Text shown:
######

23-Year-Old Hannah Ingram Espouses Owner-Financing, Passive Income and Entrepreneurship

Car washes are passive income-based assets. (Getty Images)
Car washes are passive income-based assets. (Getty Images)

At an age at which most people are fumbling around with their first credit card payments, Hannah Ingram was convincing the owners of a car wash to sell her the property on loan, in what would be her first commercial real estate investment and her ticket to establishing credit and capital for her next.

A realtor by day, 22-year-old Ingram knew she had to start investing young, and she did — despite the banks’ indifference.

Principal for the property she bought — directly from the former owners through an “owner-financed” deal — will come due when the two-year balloon loan she signed matures. That proposition might sound scary to less intrepid investors, but Ingram believes that by that time, she’ll be able to refinance with more conventional terms through any bank by using the income she’s collected from operations as a down payment. In the meantime, with a self-service car wash that generates passive income, she’s not required to do much more than go to the site to collect the jackpot.

That doesn’t mean she’s not hustling. She’s not only collected troves of quarters at the facility, but nearly 10 million likes and counting on her TikTok account from followers who hope to learn more about what’s brought her success so far. And she’s happy to share: while she’s not broadcasting the granular details of her loan terms, she offers an online course on investing in passive income real estate assets through the methods that have helped her.

The young entrepreneur sat down to talk to LoopNet recently, and below is a transcript of that conversation, edited for brevity and clarity. But before diving in to hear more of the details on Ingram’s story, get a taste for her style in her native habitat here.

You’re 23 with more than half-a-million followers on TikTok, and some of them even pay you to mentor them on CRE ventures. How did you get started?

Warren Buffett said, “if you don't find a way to make money while you sleep, you will work until you die.”

I was 18 years old when I read that quote, and I thought, “holy crap.” That really hit home.

(Courtesy of Hannah Ingram)

I knew I had to start investing as soon as I could, and it became a goal of mine to invest in real estate. But I was led to believe I was going to have to save up what was a ton of money to me — you know, $50,000 at least — and have a perfect credit score.

Well, when you're 18, you don't really have that. I had started working at a fast-food restaurant when I was 16, but it’s not like I had saved up a ton of money to go out there and start investing.

######

Supplied data:
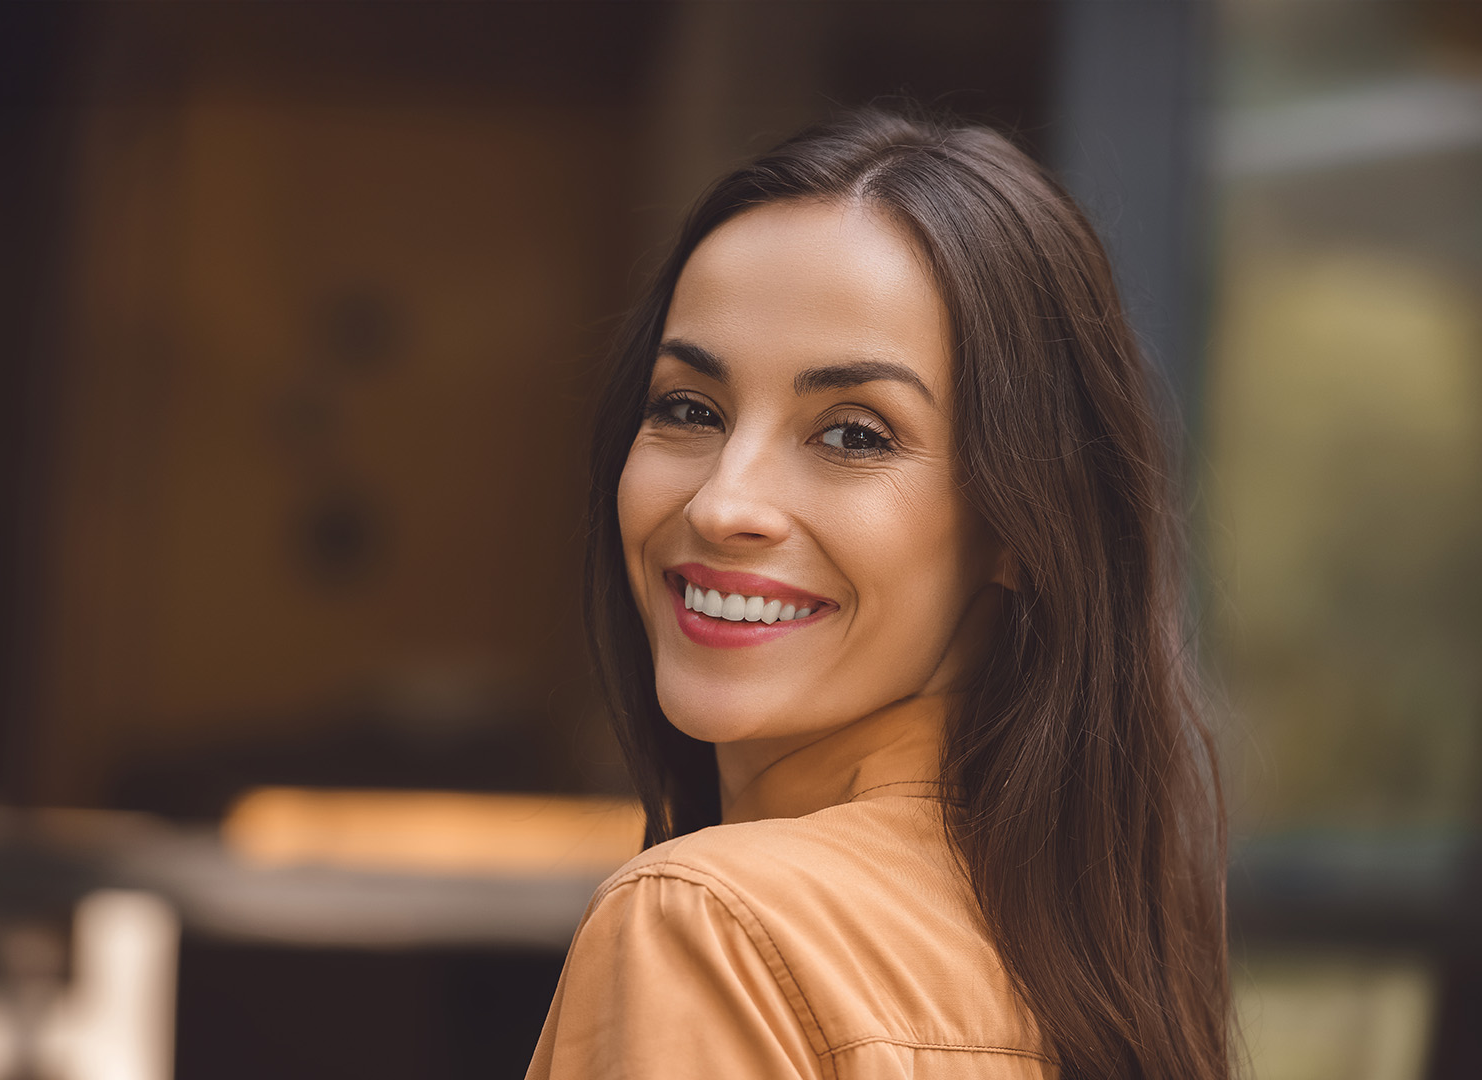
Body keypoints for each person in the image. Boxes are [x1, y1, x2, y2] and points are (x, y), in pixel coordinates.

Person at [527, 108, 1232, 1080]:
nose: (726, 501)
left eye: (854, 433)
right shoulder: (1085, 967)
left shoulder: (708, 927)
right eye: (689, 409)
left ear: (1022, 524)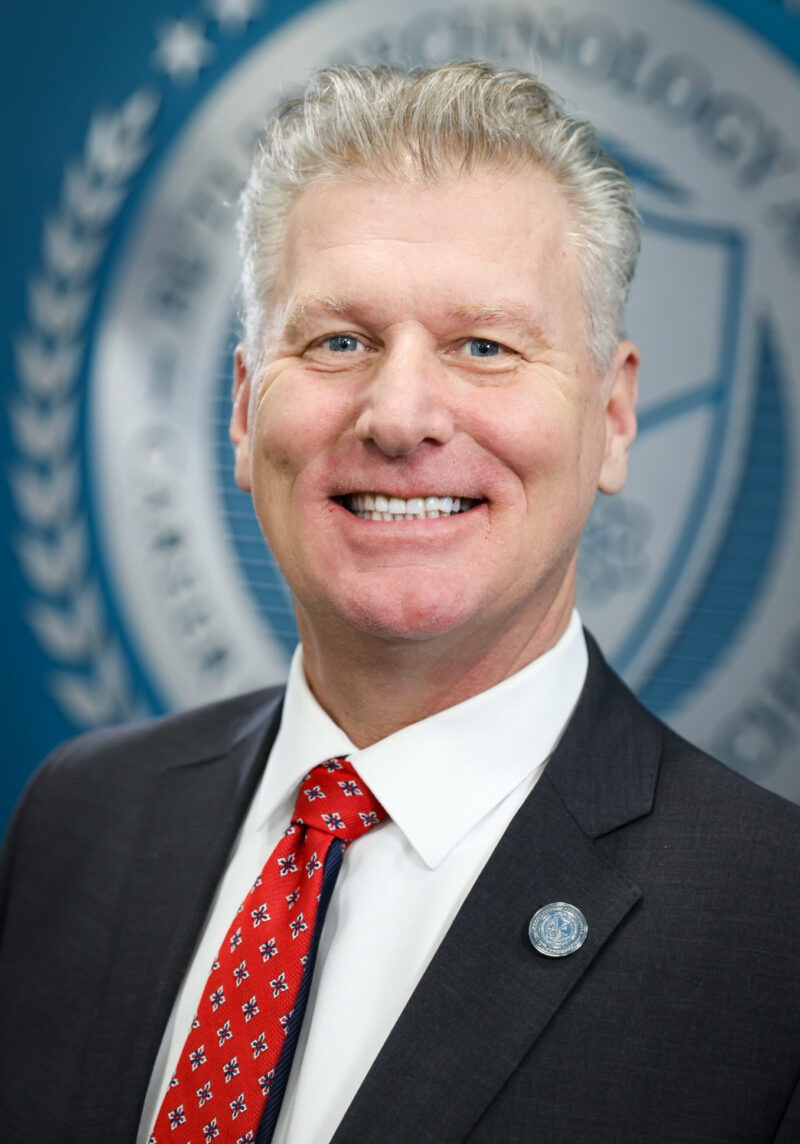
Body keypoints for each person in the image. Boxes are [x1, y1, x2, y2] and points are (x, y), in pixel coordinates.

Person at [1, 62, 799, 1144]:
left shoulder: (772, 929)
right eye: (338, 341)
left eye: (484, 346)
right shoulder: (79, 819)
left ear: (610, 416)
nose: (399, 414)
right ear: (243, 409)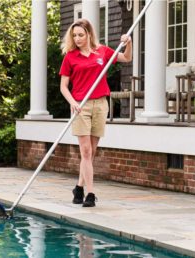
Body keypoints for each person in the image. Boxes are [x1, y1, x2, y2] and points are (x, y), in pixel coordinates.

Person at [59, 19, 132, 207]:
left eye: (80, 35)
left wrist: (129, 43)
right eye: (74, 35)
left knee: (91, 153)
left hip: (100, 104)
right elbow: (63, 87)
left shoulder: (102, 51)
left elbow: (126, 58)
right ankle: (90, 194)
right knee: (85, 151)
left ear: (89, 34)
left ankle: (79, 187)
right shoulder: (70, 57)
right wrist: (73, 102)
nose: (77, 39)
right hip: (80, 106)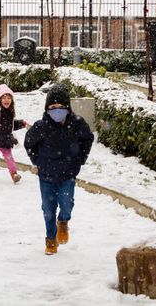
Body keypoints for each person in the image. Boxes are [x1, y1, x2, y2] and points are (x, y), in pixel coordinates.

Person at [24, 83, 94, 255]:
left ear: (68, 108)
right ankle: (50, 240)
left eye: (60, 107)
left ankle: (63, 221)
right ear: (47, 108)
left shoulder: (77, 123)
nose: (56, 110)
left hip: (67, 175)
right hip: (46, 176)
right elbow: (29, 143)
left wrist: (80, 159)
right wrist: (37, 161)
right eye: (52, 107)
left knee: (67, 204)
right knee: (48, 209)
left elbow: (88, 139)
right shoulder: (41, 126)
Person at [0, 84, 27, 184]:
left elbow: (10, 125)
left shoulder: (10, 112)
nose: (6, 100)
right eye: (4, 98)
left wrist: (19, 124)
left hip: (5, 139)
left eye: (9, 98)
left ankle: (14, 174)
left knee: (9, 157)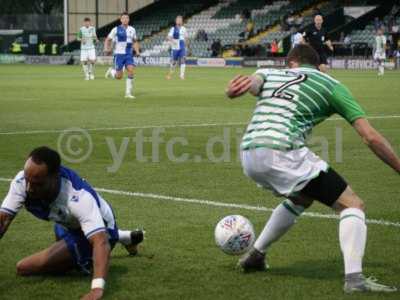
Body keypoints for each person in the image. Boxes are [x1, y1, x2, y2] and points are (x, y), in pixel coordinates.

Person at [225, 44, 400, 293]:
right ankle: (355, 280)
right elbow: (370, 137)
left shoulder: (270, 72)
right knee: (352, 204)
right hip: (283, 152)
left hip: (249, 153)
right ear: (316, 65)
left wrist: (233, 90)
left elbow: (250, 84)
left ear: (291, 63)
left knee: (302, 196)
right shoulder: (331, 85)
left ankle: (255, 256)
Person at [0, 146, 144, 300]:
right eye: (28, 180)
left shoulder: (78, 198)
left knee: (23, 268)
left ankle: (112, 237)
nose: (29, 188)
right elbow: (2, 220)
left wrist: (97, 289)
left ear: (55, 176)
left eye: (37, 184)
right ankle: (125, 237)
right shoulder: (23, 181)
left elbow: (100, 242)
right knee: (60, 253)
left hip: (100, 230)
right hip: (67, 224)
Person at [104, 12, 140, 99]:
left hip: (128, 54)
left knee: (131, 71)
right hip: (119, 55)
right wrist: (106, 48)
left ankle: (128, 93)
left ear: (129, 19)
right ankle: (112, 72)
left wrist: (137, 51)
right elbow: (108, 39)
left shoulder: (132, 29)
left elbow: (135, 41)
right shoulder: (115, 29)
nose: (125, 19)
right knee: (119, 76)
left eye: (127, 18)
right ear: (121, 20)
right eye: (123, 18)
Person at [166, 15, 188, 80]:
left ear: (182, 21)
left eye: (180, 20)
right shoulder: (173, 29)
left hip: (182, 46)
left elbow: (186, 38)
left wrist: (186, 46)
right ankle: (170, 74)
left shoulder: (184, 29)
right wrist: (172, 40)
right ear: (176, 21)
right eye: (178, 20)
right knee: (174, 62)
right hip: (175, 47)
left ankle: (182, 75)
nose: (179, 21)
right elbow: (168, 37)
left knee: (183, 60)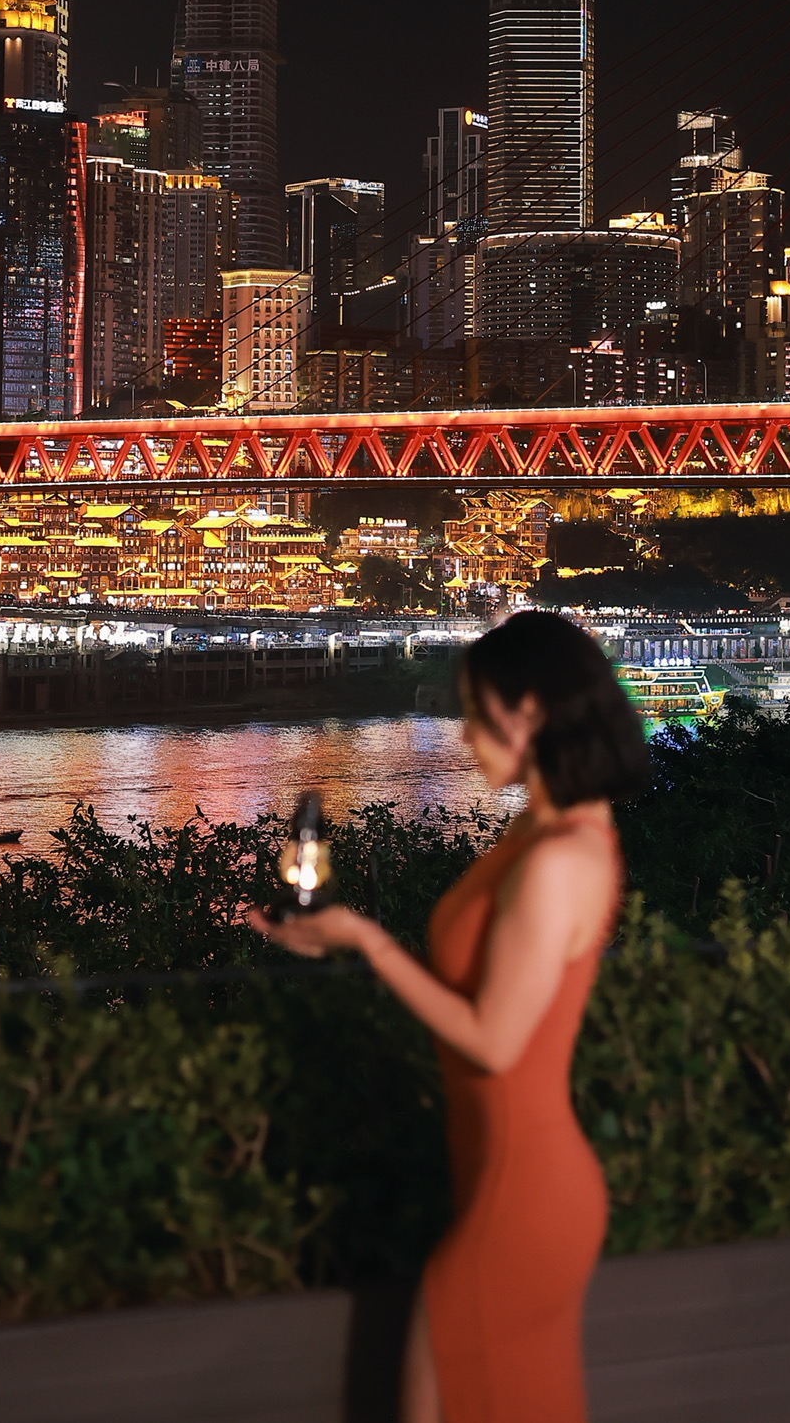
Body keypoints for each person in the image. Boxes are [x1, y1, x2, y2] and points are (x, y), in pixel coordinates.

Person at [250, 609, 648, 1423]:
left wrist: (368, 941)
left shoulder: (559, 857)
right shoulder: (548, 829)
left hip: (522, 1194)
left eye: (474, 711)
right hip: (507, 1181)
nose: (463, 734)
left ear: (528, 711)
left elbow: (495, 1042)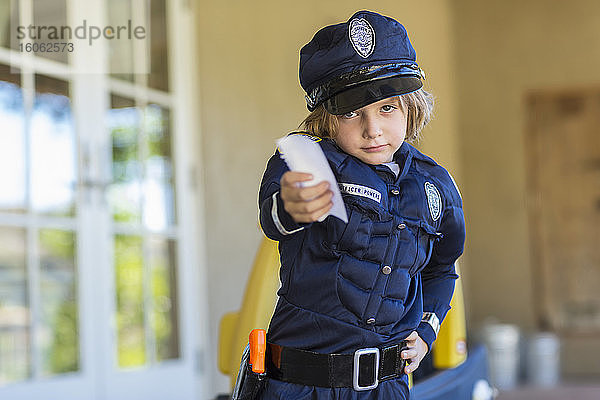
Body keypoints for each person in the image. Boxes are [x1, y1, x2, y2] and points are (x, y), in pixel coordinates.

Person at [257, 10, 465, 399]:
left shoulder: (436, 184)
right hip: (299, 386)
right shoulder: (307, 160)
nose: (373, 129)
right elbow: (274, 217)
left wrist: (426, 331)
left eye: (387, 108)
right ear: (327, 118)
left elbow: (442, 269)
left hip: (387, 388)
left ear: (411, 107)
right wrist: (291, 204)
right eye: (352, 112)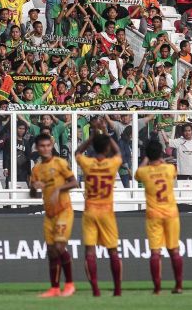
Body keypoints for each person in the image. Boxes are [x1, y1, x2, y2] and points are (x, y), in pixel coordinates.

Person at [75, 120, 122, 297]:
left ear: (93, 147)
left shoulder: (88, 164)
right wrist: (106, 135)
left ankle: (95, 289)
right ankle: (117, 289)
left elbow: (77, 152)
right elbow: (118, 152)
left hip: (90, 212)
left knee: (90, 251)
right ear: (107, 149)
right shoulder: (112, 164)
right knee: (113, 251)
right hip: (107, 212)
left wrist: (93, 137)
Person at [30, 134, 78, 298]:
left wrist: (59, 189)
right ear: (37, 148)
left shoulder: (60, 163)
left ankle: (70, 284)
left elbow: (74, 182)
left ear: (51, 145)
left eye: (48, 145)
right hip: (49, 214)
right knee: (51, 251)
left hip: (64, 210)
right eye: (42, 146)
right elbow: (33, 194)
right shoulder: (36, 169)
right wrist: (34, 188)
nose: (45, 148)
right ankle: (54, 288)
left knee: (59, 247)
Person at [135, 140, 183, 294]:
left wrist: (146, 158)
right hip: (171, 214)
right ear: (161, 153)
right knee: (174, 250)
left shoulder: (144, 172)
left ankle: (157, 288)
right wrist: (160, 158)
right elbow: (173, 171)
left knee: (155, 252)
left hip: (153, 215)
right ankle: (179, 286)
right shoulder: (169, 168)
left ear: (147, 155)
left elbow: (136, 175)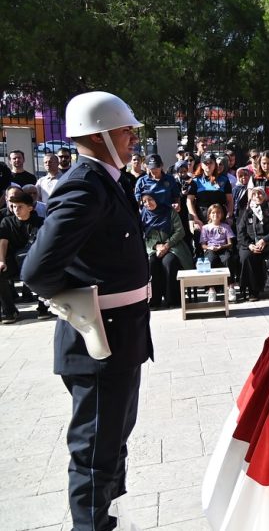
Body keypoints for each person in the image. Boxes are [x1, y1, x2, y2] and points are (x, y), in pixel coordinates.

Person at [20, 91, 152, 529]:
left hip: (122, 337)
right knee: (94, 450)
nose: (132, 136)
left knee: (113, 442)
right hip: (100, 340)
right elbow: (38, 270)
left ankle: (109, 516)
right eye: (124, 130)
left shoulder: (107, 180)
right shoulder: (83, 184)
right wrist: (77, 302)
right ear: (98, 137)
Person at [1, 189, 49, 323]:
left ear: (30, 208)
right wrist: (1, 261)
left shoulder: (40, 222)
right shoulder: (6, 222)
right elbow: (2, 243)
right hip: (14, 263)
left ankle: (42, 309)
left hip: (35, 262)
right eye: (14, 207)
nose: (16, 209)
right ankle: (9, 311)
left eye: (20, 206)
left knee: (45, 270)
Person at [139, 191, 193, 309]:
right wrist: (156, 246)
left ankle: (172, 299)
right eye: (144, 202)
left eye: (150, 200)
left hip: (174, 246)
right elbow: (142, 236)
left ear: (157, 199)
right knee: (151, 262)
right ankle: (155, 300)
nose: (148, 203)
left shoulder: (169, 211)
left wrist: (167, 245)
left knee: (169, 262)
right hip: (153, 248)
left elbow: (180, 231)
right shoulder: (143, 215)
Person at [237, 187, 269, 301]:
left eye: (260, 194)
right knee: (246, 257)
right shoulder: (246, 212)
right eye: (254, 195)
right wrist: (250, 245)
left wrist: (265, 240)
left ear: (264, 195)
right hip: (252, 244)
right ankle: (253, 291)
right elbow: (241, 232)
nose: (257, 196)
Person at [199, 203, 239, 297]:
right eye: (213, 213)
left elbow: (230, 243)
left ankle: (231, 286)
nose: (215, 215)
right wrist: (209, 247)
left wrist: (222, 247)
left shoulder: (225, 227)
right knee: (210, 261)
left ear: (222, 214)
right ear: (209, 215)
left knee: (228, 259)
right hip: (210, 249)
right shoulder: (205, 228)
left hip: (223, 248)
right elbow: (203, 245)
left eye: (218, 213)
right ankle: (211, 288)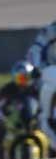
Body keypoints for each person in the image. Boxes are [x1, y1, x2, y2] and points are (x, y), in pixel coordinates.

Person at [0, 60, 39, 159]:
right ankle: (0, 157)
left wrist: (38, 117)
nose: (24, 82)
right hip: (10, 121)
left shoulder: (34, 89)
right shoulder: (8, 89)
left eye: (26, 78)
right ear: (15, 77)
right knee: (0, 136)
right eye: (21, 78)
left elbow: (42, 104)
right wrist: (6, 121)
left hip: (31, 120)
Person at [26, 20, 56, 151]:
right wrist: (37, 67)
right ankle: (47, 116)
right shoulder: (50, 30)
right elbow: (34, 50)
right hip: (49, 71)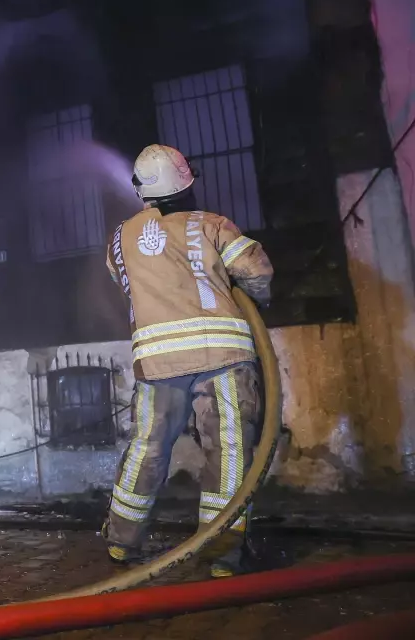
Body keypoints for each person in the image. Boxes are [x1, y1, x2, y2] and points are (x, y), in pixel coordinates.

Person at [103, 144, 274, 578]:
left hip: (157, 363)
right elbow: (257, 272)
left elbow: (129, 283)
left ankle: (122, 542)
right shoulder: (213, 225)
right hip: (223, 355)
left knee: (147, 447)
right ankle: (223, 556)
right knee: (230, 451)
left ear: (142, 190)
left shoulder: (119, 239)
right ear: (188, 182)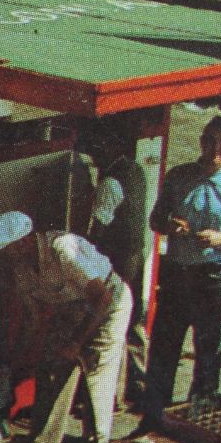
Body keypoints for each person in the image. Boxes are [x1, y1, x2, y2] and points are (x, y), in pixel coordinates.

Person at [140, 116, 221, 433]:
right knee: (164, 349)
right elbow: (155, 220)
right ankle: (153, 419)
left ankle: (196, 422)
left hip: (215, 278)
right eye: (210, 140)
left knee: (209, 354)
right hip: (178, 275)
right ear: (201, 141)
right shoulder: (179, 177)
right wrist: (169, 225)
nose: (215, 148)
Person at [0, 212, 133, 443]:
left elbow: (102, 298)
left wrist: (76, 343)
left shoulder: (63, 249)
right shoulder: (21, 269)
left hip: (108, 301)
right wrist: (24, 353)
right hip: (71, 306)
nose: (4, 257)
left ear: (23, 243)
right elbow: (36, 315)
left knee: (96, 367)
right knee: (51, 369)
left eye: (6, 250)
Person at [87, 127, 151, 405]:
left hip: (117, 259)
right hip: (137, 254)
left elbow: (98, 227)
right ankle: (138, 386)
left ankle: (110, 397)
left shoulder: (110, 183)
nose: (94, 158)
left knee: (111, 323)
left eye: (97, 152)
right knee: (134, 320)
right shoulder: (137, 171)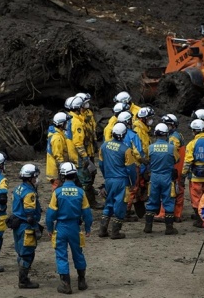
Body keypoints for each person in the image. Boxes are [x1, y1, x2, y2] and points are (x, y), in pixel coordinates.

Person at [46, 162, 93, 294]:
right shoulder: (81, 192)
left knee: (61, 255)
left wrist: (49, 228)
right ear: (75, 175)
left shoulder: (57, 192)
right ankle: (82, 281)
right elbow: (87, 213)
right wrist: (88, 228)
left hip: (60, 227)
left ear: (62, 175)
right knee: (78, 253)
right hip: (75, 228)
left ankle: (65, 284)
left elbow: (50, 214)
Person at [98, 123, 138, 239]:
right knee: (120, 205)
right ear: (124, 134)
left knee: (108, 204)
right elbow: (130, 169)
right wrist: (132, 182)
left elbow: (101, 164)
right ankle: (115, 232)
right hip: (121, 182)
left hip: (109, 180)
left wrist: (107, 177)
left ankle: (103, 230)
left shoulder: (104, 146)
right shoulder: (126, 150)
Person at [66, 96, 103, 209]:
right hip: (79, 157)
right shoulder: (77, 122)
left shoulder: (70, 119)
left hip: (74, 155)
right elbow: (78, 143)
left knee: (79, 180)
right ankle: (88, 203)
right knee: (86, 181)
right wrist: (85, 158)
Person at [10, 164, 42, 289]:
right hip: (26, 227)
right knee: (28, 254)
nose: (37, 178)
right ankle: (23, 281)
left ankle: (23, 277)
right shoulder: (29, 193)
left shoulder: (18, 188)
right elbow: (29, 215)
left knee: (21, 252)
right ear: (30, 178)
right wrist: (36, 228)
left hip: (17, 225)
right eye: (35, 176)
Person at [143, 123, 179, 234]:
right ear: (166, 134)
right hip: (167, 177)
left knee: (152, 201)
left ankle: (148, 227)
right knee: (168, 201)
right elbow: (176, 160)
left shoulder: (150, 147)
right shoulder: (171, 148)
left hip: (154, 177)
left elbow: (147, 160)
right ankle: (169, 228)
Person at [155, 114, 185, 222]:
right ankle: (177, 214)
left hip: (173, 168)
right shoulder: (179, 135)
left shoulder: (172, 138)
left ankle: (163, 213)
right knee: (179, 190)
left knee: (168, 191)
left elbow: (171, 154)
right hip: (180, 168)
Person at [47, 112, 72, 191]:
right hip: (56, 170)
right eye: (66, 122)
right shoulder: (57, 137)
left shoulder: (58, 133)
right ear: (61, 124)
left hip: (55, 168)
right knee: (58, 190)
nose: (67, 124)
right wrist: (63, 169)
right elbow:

######

Task objective:
Continue the Hannah Ingram interview above, picking up right after its last sentence.

Exercise output:
I also got my real estate license when I was 18. I quickly learned that a lot of lenders and banks are looking for credit history if they are going to supply you with a loan, especially a commercial real estate loan, and that they usually require at least 20% or 25% down.

All these influencers and gurus out there will tell you to invest in real estate, and they'll tell you how to invest in real estate. But no one tells you where to get the money to do that or how to quickly establish credit history so that you can get started sooner.

So, I knew I had to find a shortcut, or a way around those things. Owner-financing has been around forever — you can really “owner-finance” anything, and I just started thinking about how to apply it to the commercial space. It kind of gives people the opportunity to invest without the credit and without the money [for a down payment].

But what about businesses that are passive income assets that allow me to make money in my sleep? Self-serve car washes, laundromats and self-storage facilities — those are really the big three that are considered boring businesses that no one really thinks have all this potential behind them to make money. I found this car wash, which is about 10 minutes from where I live [in a small town outside of Knoxville, Tennessee], and I was like, “I've got to find a way to do this.”

Owner financing was a way that I could skip getting my credit pulled and I didn't need 40 years of credit history and a perfect 800 score to start bringing in passive income from real estate. I approached the owners and said “hey, are you willing to finance this for me for two years?”

And they agreed to do it.

Now people ask, “how did you buy a car wash so young?” Well, it was with the creative financing methods that I just started applying to these types of commercial businesses. That’s kind of my story from A to Z: owner financing.

Tell me a bit about what attracted you to this property as your first commercial real estate purchase, and how the owner-financed deal went down.

I just started trying to get in contact with the owners. I didn't see a realtor's name or anything, but next thing I know, it's listed on the market. So it did make it on to the market, but I actually found it while it was off the market.

The owners and I met, and I took a tour of the place, and everything looked good. But you know, my main thing was that I wanted to see the numbers of what they had made in the past few years and make sure I wasn’t buying something that was losing $20,000 a year.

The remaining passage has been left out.